In this way, when two or more of the six strings are sounding, depending on how you group them using key 18, the synthesizer will output a mixture of not only chromatic steps but also continuous tones. Become. Therefore, compared to the embodiment shown in FIG. 1, in which all compound tones are chromatic steps, it is possible to play in a different manner, and it is possible to produce interesting synthesized tones.

[Effects of the Invention] In summary, the present invention exhibits the following excellent effects.

(1) When a compound tone occurs, the output from the synthesizer automatically becomes a semitone step, so there is no need for the player to switch the chromatic function, and beautiful chords can always be obtained.

(2) The six strings can be arbitrarily divided into groups and the chromatic function can be automatically switched for each group, allowing the synthesizer to produce a variety of sounds.

[Brief explanation of drawings]

Fig. 1 is a block diagram of a guitar controller for a synthesizer according to an embodiment of the present invention, Fig. 2 is a block diagram of the sound memory of Fig. 1, and Fig. 3 is a flowchart explaining the functions of the controller of Fig. 1. 4 is a diagram showing the main parts of a synthesizer guitar controller according to another embodiment of the present invention, FIG. 5 is a diagram showing the configuration of the sound memory and group memory shown in FIG. 4, and FIG.
FIG. 7 is a flowchart for explaining the functions of the controller shown in the figure, FIG. 7 is a connection diagram of a guitar controller for a synthesizer in a guitar system, and FIG. 8 is an explanatory diagram of a synthesizer output.

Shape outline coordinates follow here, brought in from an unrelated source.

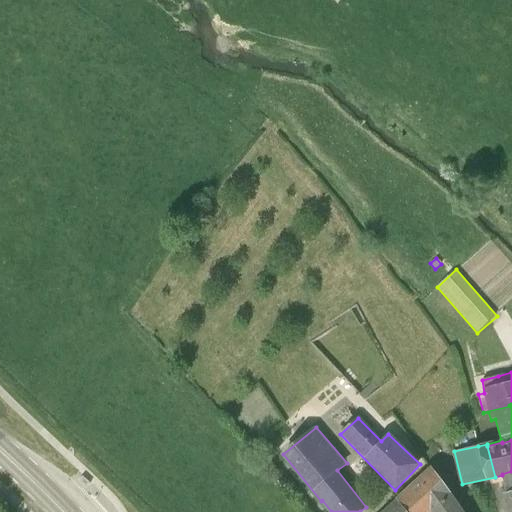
[(502,475),(506,494),(505,494),(509,511),(511,511),(511,471),(502,474),(502,475)]
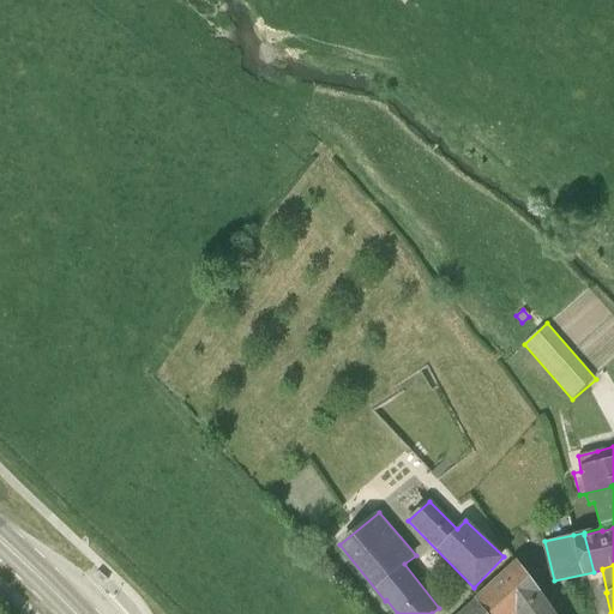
[(551,613),(521,567),(465,613),(551,613)]
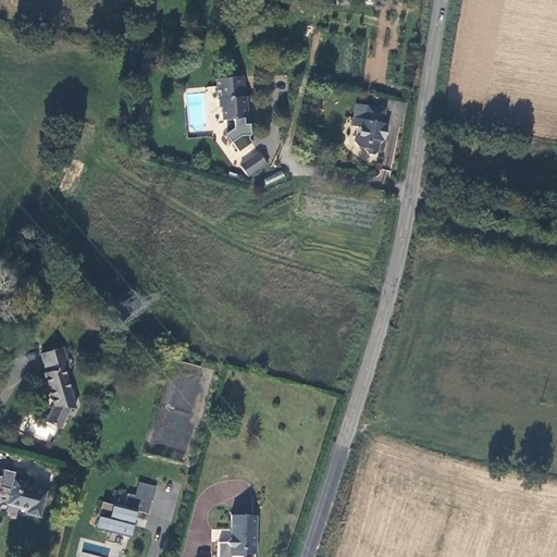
[(243,163),(236,153),(249,145),(247,140),(246,106),(244,106),(243,77),(218,77),(218,99),(219,98),(220,107),(221,108),(222,121),(223,121),(224,132),(225,133),(223,134),(234,150),(224,157),(232,168),(237,169),(244,177),(263,164),(257,155),(243,163)]
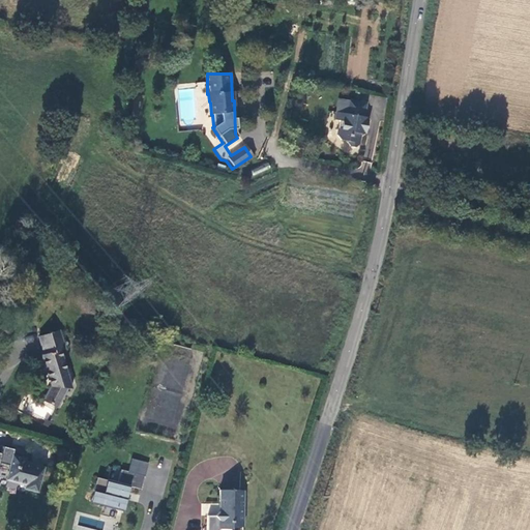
[(359,145),(361,137),(362,130),(366,131),(369,121),(363,120),(365,106),(350,104),(347,115),(337,114),(335,122),(340,123),(337,139),(342,143),(348,144),(350,149),(355,150),(359,145)]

In the figure, 1 is a guitar controller for a synthesizer, 4 is a synthesizer, 16 and 26 are controllers, 1
7 is a ring memory, and 20 is a group memory.

Claims (1)

[Claims] 1. A ring memory that stores data for each string as to whether each string is ringing or not, which is determined from the magnitude of the pick-up signal, and whether the note being played is a single note based on the stored data. or a controller that determines whether it is a compound note, changes the frequency output from the synthesizer continuously in accordance with changes in the pick-up signal if it is a single note, and changes it in chromatic steps if it is a compound note. A guitar controller for synthesizers featuring the following. 2. A group memory that stores group data for each string to arbitrarily group each string, and a ring memory that stores data for each string as to whether or not each string is ringing, which is determined from the magnitude of the pick-up signal. , based on both memory data, sequentially determines whether the sound being played is a single note or a compound note for each group, and if it is a single note, continuously changes the frequency output from the synthesizer in accordance with changes in the pick-up signal. A guitar controller for a synthesizer, characterized in that it is equipped with a controller that changes in chromatic steps when a double note is played.